Ирина с презрением взглянула на него, но промолчала. Она поворошила палкой костер, вспомнив — слова лагерной песенки: «Ах, картошка, объеденье-енье-енье, пионеров идеал-ал-ал, тот не знает наслажденья-енья-енья-енья, кто картошки не едал-ал-ал».
«Поесть бы, — с унынием подумала она. — От голода желудок свело».
Арсеньев насмешливо рассматривал ее долгим пристальным взглядом, а потом, словно разгадав ее мысли, сварливо произнес:
— Сама виновата. Если бы не палила попусту, не пришлось бы так долго топать. Сейчас уже были бы сыты и спали б в мягких постелях. И Борька был бы жив, — в голосе его прозвучала неподдельная тоска.
— Зато теперь тебе денег больше достанется, — ядовито заметила Ирина. — Что-то не слишком заметны твои переживания из-за гибели друга.
— Дура, что ты понимаешь, — брезгливо сплюнул Арсеньев и поднялся с земли. — И вообще, не слишком-то хвост поднимай.
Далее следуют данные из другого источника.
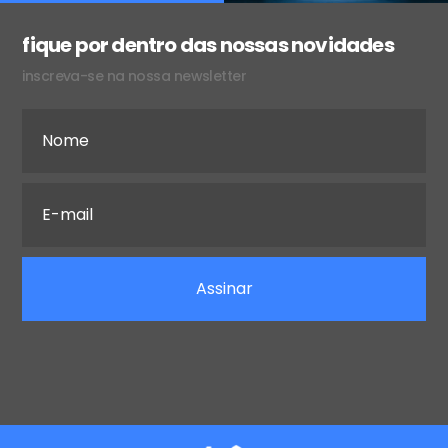
fique por dentro das nossas novidades
inscreva-se na nossa newsletter
Assinar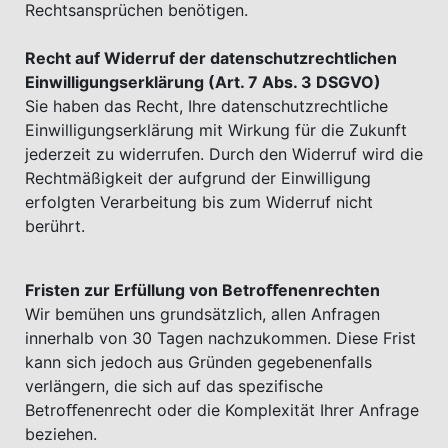
Rechtsansprüchen benötigen.
Recht auf Widerruf der datenschutzrechtlichen
Einwilligungserklärung (Art. 7 Abs. 3 DSGVO)
Sie haben das Recht, Ihre datenschutzrechtliche
Einwilligungserklärung mit Wirkung für die Zukunft
jederzeit zu widerrufen. Durch den Widerruf wird die
Rechtmäßigkeit der aufgrund der Einwilligung
erfolgten Verarbeitung bis zum Widerruf nicht
berührt.
Fristen zur Erfüllung von Betroﬀenenrechten
Wir bemühen uns grundsätzlich, allen Anfragen
innerhalb von 30 Tagen nachzukommen. Diese Frist
kann sich jedoch aus Gründen gegebenenfalls
verlängern, die sich auf das spezifische
Betroﬀenenrecht oder die Komplexität Ihrer Anfrage
beziehen.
Я не столь безобиден, как кажусь на первый взгляд.
— Ты и на первый взгляд чуть хуже черта… — рискнула высказаться Ирина, но Арсеньев уже не слушал ее, быстро удаляясь в заросли.
Он натаскал веток, сверху забросал их травой и сообщил:
— Спать будем вместе.
Заметив на лице Ирины протест, примирительным тоном пояснил:
— Ночи еще холодные, да и медведи здесь бродят. Не бойся, приставать не стану.
Ирина нерешительно прилегла на импровизированную постель и, положив руки под щеку, мгновенно заснула.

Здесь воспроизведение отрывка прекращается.